Phi 270 Fall 2013 |
|
(Site navigation is not working.) |
1.3.s. Summary
The idea that the norms of deductive reasoning reflect a system of relations among propositions fits into a simplified picture of the function of language. According to this picture, a person’s beliefs amount to a proposition that rules out a certain range of possibilities for the actual history of the universe. The desire to know more is in part the desire to narrow the range of possibilities that are left open. When language is used cooperatively, we share our abilities to rule out possibilities by using assertions to convey propositions. The sentences we can sincerely assert are the ones that are entailed by the sum total of our beliefs, and we accommodate someone else’s assertion by adjusting our beliefs so that what they asserted is now entailed by our beliefs.
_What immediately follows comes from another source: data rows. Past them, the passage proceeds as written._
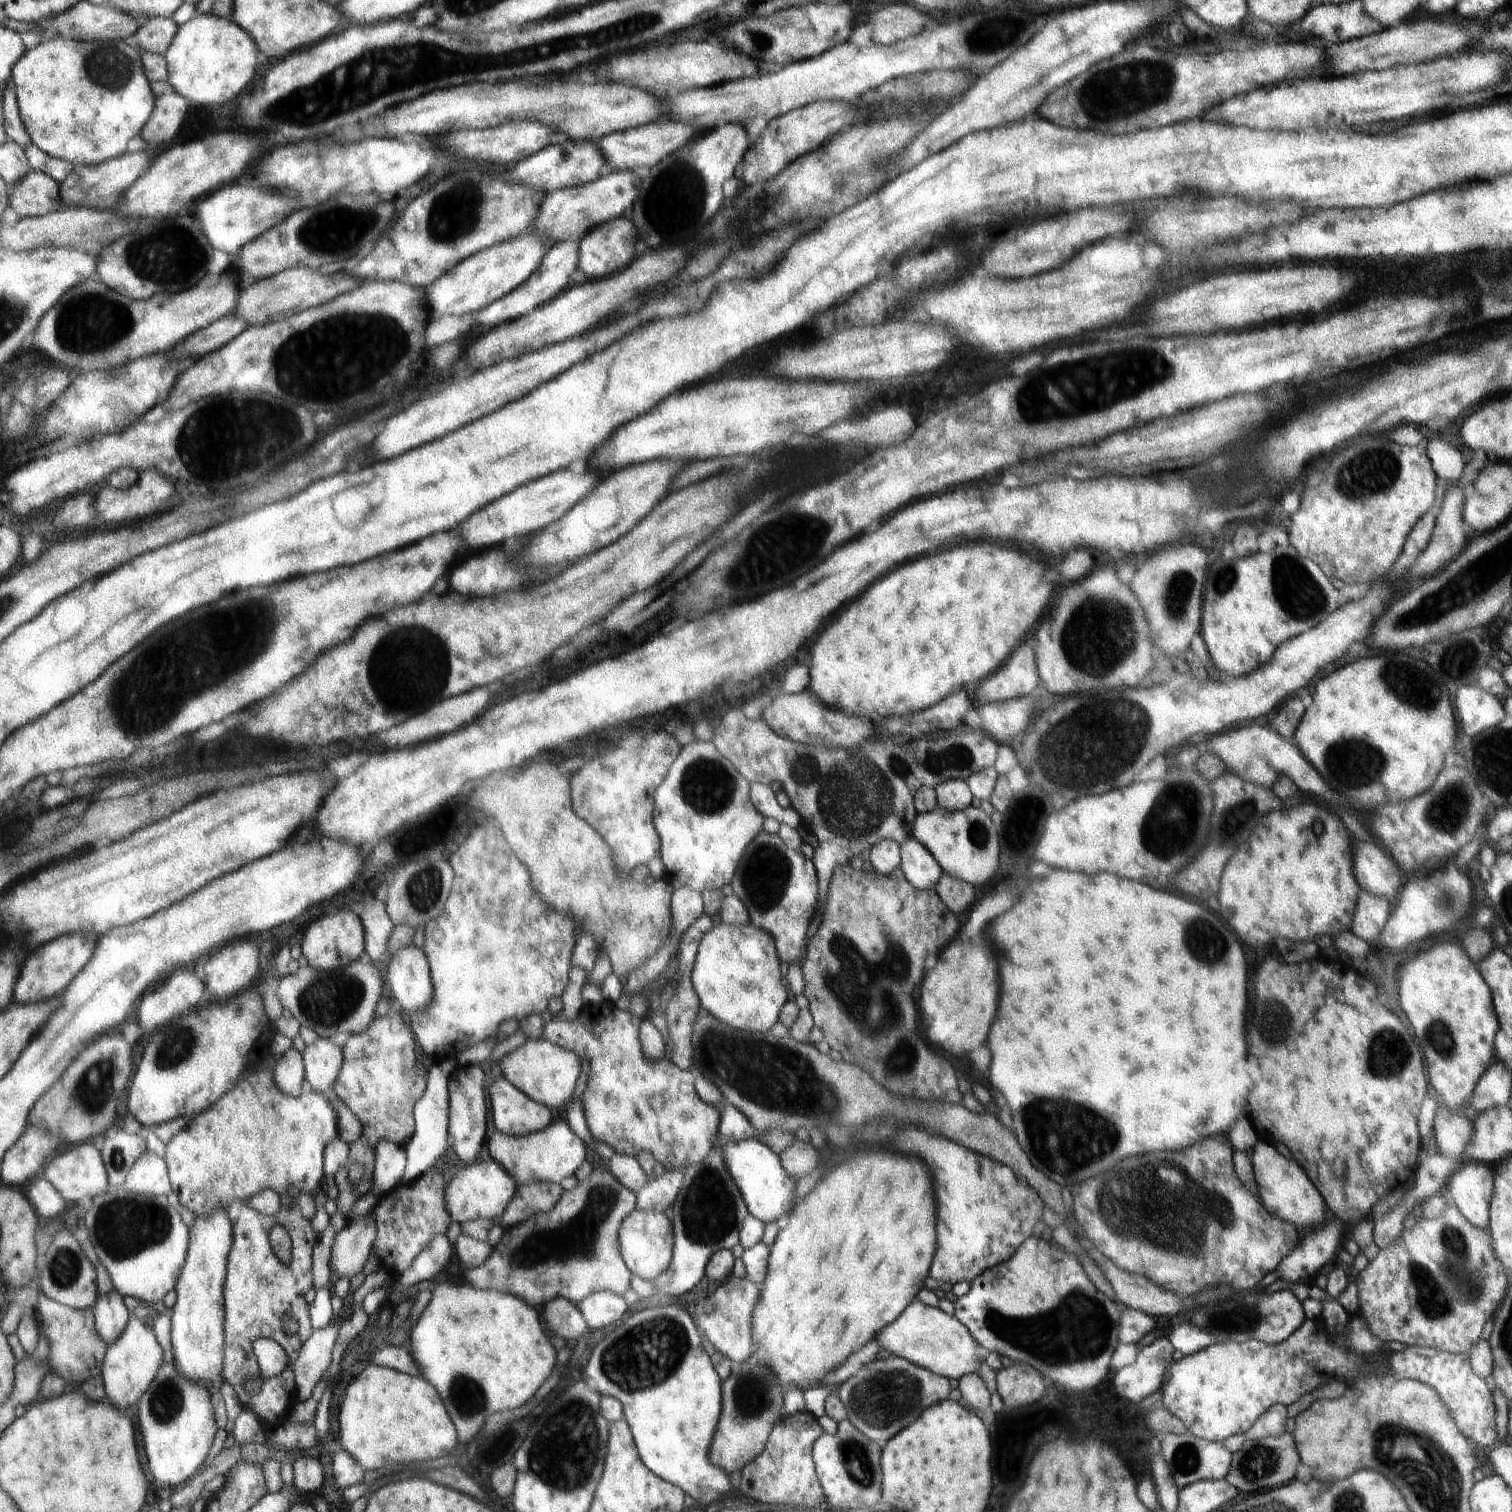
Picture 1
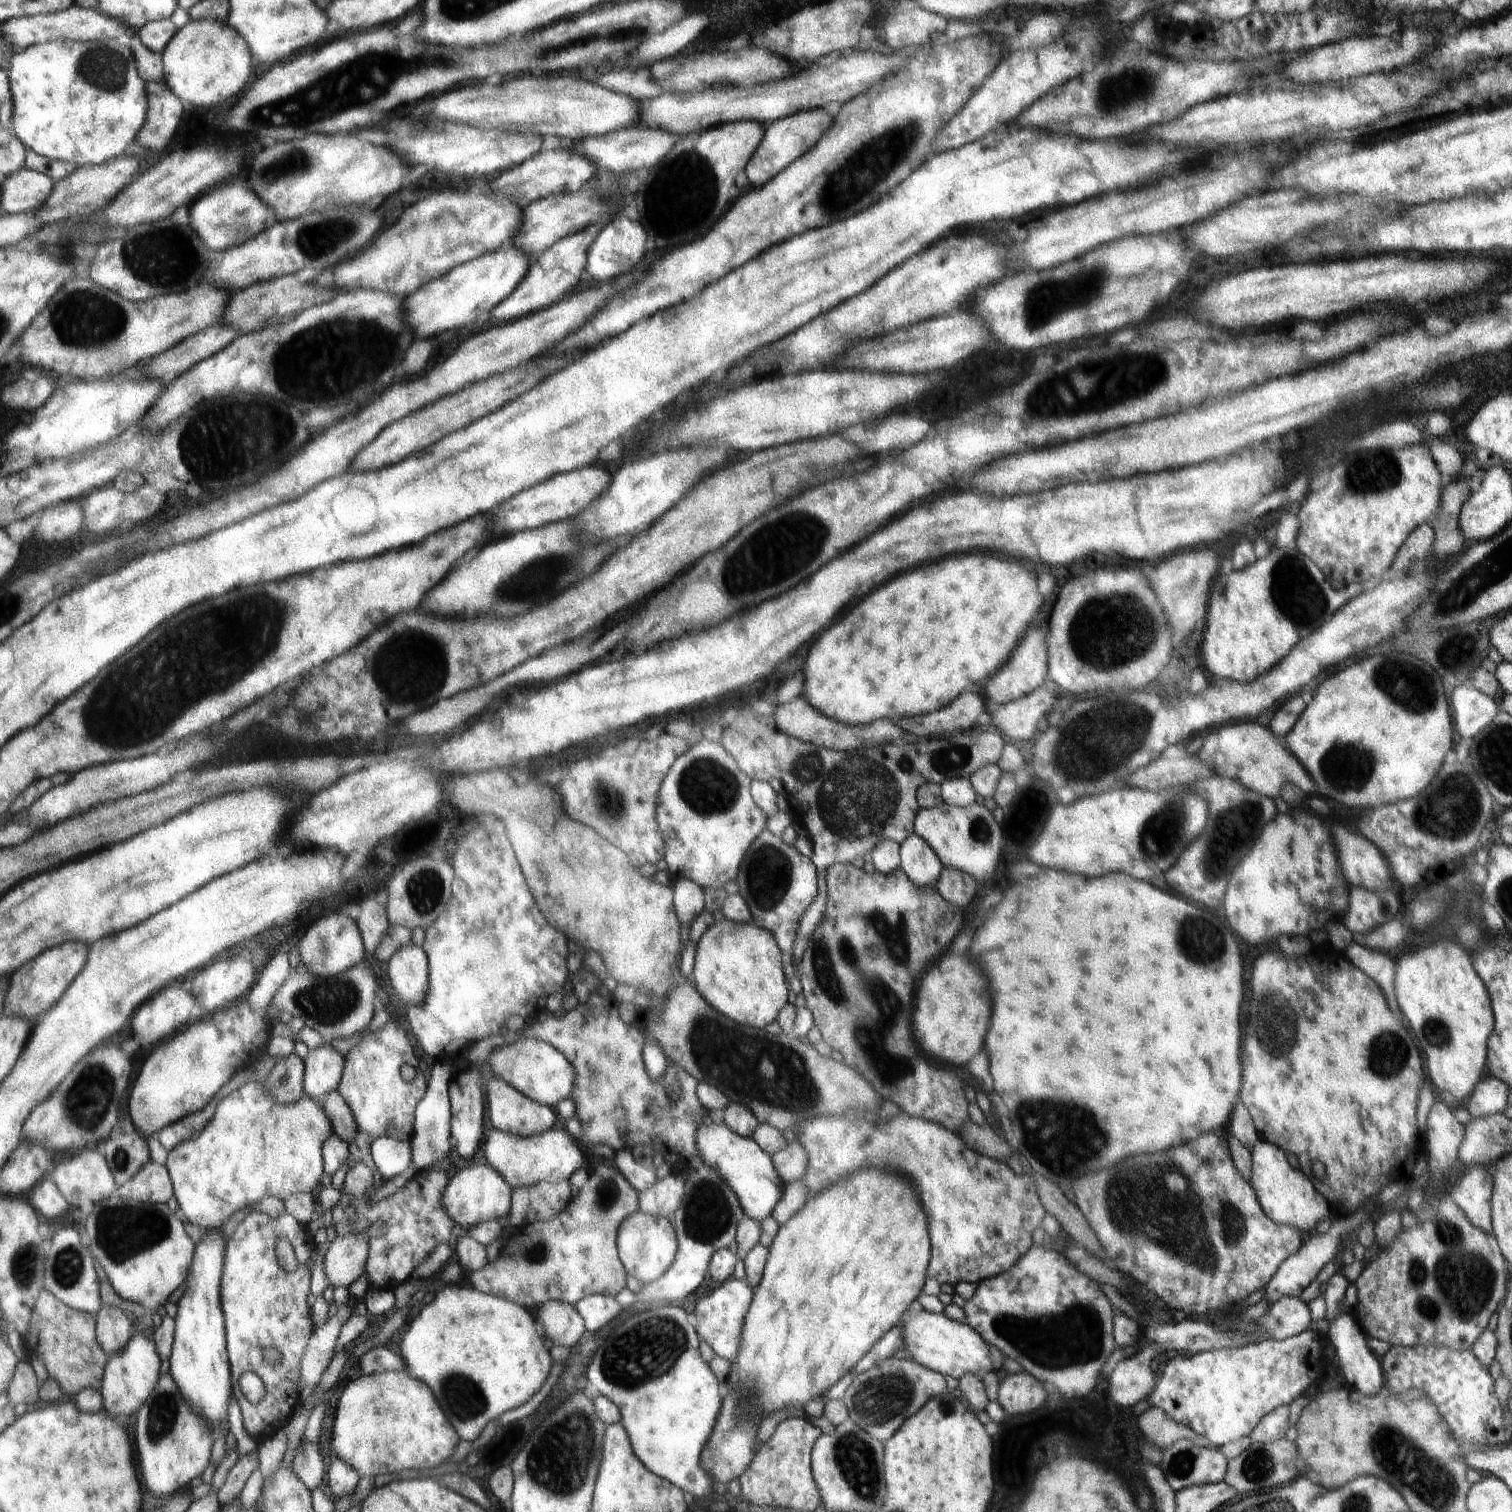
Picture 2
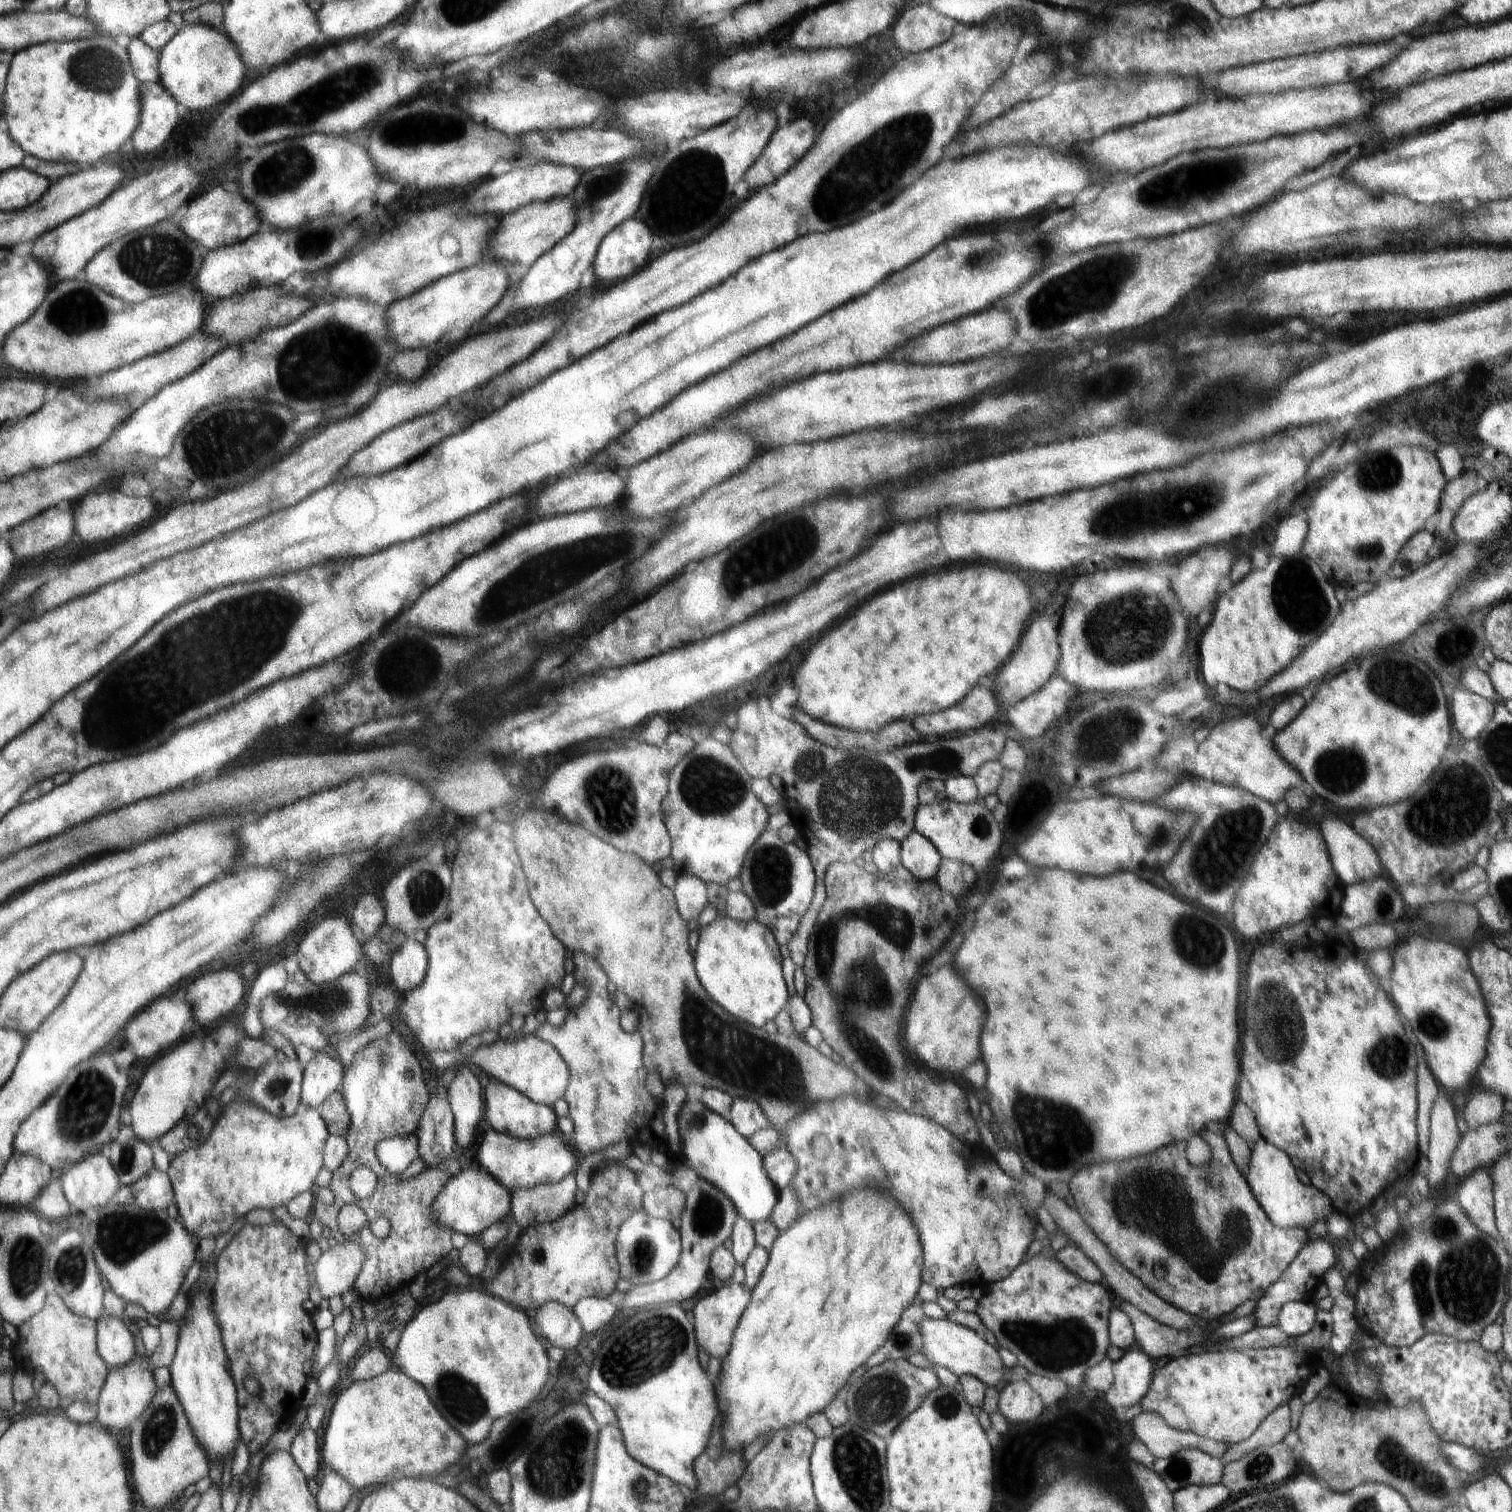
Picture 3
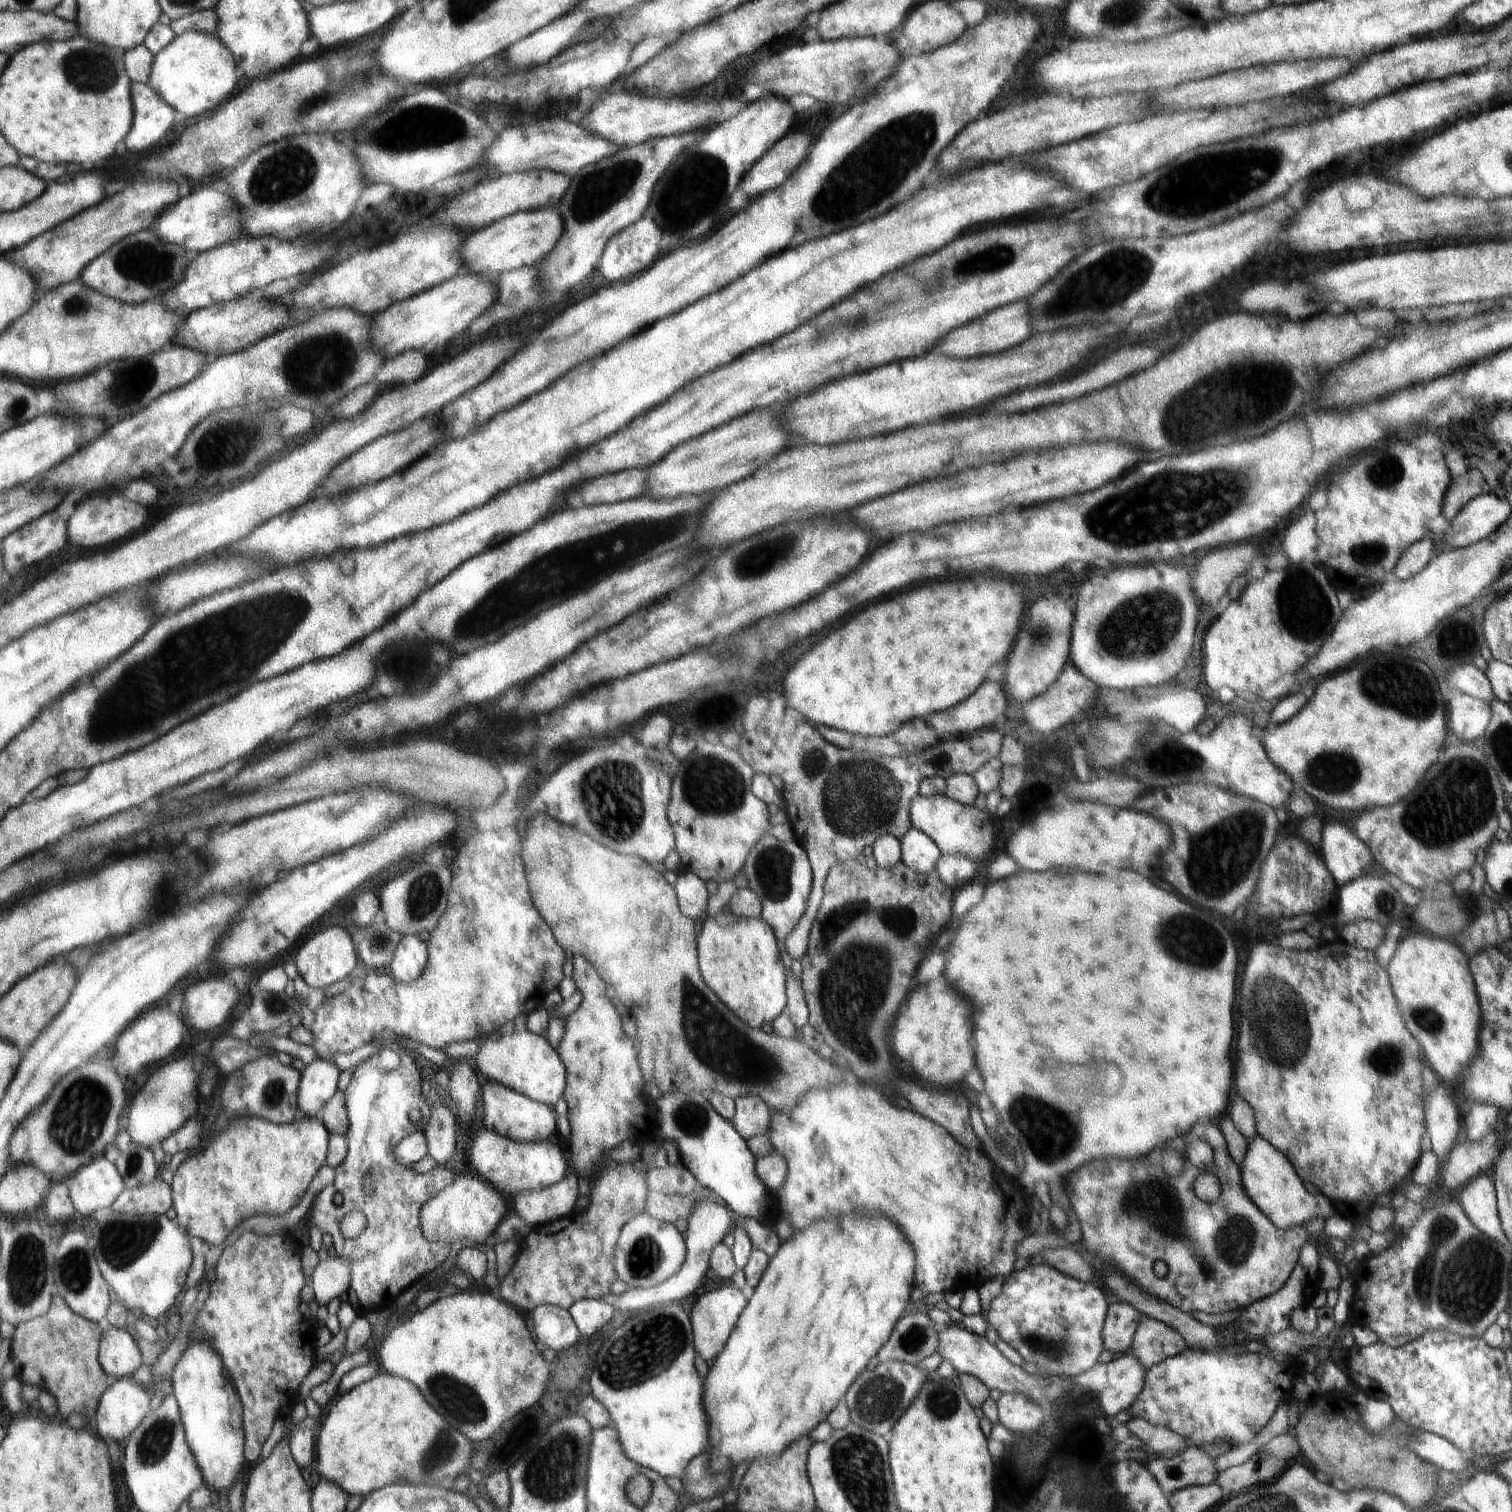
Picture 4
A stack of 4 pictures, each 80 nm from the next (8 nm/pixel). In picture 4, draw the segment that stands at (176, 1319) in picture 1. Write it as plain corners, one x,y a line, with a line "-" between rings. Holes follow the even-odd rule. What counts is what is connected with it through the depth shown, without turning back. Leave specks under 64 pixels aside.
202,1338
196,1340
192,1346
182,1354
182,1360
178,1362
174,1370
174,1393
179,1399
183,1411
184,1424
188,1432
192,1448
196,1452
196,1460
200,1464
200,1470
204,1472
204,1483
218,1495
229,1494
230,1486
240,1478
242,1464
244,1463
244,1434
242,1434
242,1400
239,1399
238,1388
231,1380
231,1376
224,1369
223,1359
216,1352
210,1340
This picture is oversimplified and something must be said about several respects in which the actual operation of language is more complex. Each is associated with an aspect of meaning:
the force of a sentence that marks it as an assertion or one of the many other speech acts,
implicatures, which convey information that a sentence does not imply,
the character of a sentence, which reflects the way the proposition it expresses varies with the context of use due to the phenomenon of indexicality, and
a greater or lesser degree of vagueness, and semantic presuppositions, requirements for the sentence to have a truth value.
While an account of how sentences express propositions is the province of semantics, these complicating phenomenon are usually said to be the subject matter of pragmatics.
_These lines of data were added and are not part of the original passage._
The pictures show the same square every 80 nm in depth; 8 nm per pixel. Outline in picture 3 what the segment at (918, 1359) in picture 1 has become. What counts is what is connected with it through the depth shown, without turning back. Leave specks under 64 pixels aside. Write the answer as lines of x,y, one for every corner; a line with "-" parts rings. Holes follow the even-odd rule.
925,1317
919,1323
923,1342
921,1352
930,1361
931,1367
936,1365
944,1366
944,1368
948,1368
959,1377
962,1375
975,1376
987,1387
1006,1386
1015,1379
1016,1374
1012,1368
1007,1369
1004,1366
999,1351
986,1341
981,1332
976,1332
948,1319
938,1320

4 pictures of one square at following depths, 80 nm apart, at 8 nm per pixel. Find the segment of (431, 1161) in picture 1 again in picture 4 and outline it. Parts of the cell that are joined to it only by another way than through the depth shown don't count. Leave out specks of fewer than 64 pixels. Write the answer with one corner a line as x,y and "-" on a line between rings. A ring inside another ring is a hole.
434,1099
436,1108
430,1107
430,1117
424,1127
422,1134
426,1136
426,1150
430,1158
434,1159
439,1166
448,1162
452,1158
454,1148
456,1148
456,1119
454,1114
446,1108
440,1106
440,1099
Although assertion is the only speech act we will study, not even all declarative sentences have this force. J. L. Ausin estimated that assert was only one of thousands of performative verbs that can be used to both perform and describe speech acts. Although many of these speech acts do not serve to convey propositions, their force can often be described with reference to propositions.
We will consider only what is implied by a sentence as part of its truth conditions and not further information that may be implicated as conditions for appropriate assertion beyond the requirements for truth. A false implicature will make a sentence misleading but may leave it true. One indication of this sort of case is a yes-but answer to the yes-no question corresponding to the sentence.
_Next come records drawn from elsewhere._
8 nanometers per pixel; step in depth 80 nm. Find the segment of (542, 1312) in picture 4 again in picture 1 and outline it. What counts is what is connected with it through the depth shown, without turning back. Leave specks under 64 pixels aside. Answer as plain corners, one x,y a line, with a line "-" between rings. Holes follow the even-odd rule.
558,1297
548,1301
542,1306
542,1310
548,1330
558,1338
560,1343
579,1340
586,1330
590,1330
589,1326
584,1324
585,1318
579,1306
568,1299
Indexicality means that the propositions expressed by sentences—and thus their deductive properties and relations—can depend on the contexts in which they are used. It would be possible to compare sentences only when each was associated with a specified (but perhaps different) context—such sentences-in-context are sometimes called statements. However, we will compare sentences only within a single context of use and consider only properties and relations of sentences that hold no matter what that context is. As with implicature and presupposition, accommodating sentences to the rules governing indexical phenomena provides a way of extracting information that goes beyond entailment.
Vagueness poses problems analogous to those posed by indexicality and presupposition. As with indexicality, we will assume a context of use; and, as with presupposition, we will assume supplementary specifications of truth value (in this case precise delineations of the boundaries of vague terms).
Since a semantic presupposition is something that must hold in order for a sentence to have a truth value at all, sentences with non-tautologous presuppositions can fail to have truth values. The pervasiveness of definite descriptions—which can fail to refer to anything if the facts are not right—makes it hard to simply ignore sentences with non-trivial presuppositions, so we will assume that something is added to insure they always have truth values.